> **STUDY MATERIAL**:
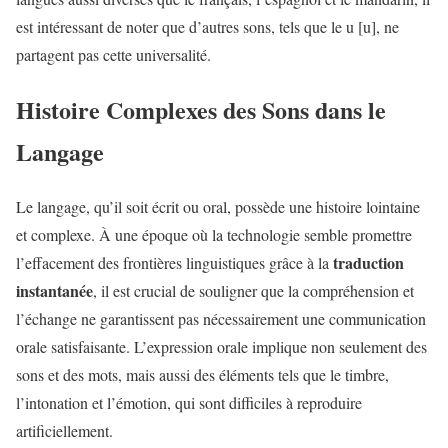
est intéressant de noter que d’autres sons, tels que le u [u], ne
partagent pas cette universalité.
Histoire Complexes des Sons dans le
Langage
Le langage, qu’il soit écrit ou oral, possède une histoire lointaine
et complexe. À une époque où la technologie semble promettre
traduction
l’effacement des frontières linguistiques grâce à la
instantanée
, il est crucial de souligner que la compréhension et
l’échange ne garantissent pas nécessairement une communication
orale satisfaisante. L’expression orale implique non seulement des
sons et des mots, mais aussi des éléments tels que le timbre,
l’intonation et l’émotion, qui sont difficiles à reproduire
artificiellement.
==
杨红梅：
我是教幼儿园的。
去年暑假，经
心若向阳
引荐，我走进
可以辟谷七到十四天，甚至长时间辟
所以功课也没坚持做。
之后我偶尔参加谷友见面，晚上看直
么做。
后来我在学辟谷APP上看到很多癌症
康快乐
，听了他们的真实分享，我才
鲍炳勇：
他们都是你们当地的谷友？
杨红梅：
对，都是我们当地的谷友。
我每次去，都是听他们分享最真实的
---
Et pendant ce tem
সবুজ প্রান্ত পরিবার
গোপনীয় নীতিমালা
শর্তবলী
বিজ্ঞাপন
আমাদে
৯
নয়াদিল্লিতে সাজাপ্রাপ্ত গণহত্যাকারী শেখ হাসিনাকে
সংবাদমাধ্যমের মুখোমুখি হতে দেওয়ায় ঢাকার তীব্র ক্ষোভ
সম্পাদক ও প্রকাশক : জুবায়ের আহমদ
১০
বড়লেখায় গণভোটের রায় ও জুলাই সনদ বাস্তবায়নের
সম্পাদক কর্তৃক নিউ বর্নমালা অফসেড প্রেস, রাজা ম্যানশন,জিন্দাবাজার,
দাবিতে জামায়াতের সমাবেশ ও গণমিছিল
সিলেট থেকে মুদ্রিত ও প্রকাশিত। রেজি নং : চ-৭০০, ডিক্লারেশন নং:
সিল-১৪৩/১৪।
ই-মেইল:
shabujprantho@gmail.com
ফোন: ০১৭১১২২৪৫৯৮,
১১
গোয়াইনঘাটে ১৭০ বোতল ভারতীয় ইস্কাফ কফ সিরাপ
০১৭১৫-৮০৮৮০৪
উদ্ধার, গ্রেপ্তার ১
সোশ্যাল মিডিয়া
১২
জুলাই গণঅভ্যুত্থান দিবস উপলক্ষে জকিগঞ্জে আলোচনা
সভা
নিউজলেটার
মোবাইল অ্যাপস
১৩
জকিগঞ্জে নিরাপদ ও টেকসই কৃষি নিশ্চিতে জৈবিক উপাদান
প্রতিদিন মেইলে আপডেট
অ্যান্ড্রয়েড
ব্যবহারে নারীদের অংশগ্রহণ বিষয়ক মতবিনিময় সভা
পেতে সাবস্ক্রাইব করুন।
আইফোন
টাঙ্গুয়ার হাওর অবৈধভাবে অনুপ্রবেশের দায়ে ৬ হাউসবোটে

> **THE TASK**: Repeat, character for character, the lines of the material above from the line with "l’intonation et l’émotion, qui" through the line with "artificiellement.".

> **EXPECTED ANSWER**:
l’intonation et l’émotion, qui sont difficiles à reproduire
artificiellement.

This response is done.